Dataset entries
····················

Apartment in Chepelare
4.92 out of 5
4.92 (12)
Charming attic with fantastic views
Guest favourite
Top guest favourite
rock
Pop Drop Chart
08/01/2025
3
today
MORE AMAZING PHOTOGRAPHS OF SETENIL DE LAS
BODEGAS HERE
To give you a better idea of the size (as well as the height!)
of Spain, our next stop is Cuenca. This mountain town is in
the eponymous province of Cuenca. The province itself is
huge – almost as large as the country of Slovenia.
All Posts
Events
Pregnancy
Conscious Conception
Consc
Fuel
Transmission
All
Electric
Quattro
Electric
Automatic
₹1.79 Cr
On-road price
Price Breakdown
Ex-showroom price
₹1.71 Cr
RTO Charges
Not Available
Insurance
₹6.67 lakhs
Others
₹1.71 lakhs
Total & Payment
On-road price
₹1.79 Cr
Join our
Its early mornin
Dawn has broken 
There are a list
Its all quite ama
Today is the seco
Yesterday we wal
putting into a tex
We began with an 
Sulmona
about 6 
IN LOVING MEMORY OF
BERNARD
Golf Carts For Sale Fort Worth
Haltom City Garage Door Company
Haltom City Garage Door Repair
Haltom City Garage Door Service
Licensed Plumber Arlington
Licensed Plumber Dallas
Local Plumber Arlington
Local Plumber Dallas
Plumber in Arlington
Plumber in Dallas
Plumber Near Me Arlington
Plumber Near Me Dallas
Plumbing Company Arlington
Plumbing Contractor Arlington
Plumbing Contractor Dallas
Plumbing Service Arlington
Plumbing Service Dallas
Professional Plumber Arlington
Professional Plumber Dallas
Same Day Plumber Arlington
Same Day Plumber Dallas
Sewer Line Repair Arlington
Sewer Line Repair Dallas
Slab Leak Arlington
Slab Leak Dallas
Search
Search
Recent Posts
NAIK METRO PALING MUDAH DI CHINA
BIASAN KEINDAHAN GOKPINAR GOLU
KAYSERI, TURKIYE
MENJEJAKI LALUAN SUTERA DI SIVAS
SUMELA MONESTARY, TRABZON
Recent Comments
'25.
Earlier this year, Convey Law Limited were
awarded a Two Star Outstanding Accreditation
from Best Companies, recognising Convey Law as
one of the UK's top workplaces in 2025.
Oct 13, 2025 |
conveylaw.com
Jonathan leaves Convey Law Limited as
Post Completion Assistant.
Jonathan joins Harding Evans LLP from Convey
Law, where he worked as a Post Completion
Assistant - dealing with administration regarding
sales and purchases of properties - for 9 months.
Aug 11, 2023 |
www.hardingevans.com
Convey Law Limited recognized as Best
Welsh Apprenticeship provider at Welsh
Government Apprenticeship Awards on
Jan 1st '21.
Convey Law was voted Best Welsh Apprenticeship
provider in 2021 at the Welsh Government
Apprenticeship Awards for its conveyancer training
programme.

····················

YOUR TASK: Reproduce every line of the records above, word for word and in the same order, without any change.

WRITTEN RESPONSE:
Apartment in Chepelare
4.92 out of 5
4.92 (12)
Charming attic with fantastic views
Guest favourite
Top guest favourite
rock
Pop Drop Chart
08/01/2025
3
today
MORE AMAZING PHOTOGRAPHS OF SETENIL DE LAS
BODEGAS HERE
To give you a better idea of the size (as well as the height!)
of Spain, our next stop is Cuenca. This mountain town is in
the eponymous province of Cuenca. The province itself is
huge – almost as large as the country of Slovenia.
All Posts
Events
Pregnancy
Conscious Conception
Consc
Fuel
Transmission
All
Electric
Quattro
Electric
Automatic
₹1.79 Cr
On-road price
Price Breakdown
Ex-showroom price
₹1.71 Cr
RTO Charges
Not Available
Insurance
₹6.67 lakhs
Others
₹1.71 lakhs
Total & Payment
On-road price
₹1.79 Cr
Join our
Its early mornin
Dawn has broken 
There are a list
Its all quite ama
Today is the seco
Yesterday we wal
putting into a tex
We began with an 
Sulmona
about 6 
IN LOVING MEMORY OF
BERNARD
Golf Carts For Sale Fort Worth
Haltom City Garage Door Company
Haltom City Garage Door Repair
Haltom City Garage Door Service
Licensed Plumber Arlington
Licensed Plumber Dallas
Local Plumber Arlington
Local Plumber Dallas
Plumber in Arlington
Plumber in Dallas
Plumber Near Me Arlington
Plumber Near Me Dallas
Plumbing Company Arlington
Plumbing Contractor Arlington
Plumbing Contractor Dallas
Plumbing Service Arlington
Plumbing Service Dallas
Professional Plumber Arlington
Professional Plumber Dallas
Same Day Plumber Arlington
Same Day Plumber Dallas
Sewer Line Repair Arlington
Sewer Line Repair Dallas
Slab Leak Arlington
Slab Leak Dallas
Search
Search
Recent Posts
NAIK METRO PALING MUDAH DI CHINA
BIASAN KEINDAHAN GOKPINAR GOLU
KAYSERI, TURKIYE
MENJEJAKI LALUAN SUTERA DI SIVAS
SUMELA MONESTARY, TRABZON
Recent Comments
'25.
Earlier this year, Convey Law Limited were
awarded a Two Star Outstanding Accreditation
from Best Companies, recognising Convey Law as
one of the UK's top workplaces in 2025.
Oct 13, 2025 |
conveylaw.com
Jonathan leaves Convey Law Limited as
Post Completion Assistant.
Jonathan joins Harding Evans LLP from Convey
Law, where he worked as a Post Completion
Assistant - dealing with administration regarding
sales and purchases of properties - for 9 months.
Aug 11, 2023 |
www.hardingevans.com
Convey Law Limited recognized as Best
Welsh Apprenticeship provider at Welsh
Government Apprenticeship Awards on
Jan 1st '21.
Convey Law was voted Best Welsh Apprenticeship
provider in 2021 at the Welsh Government
Apprenticeship Awards for its conveyancer training
programme.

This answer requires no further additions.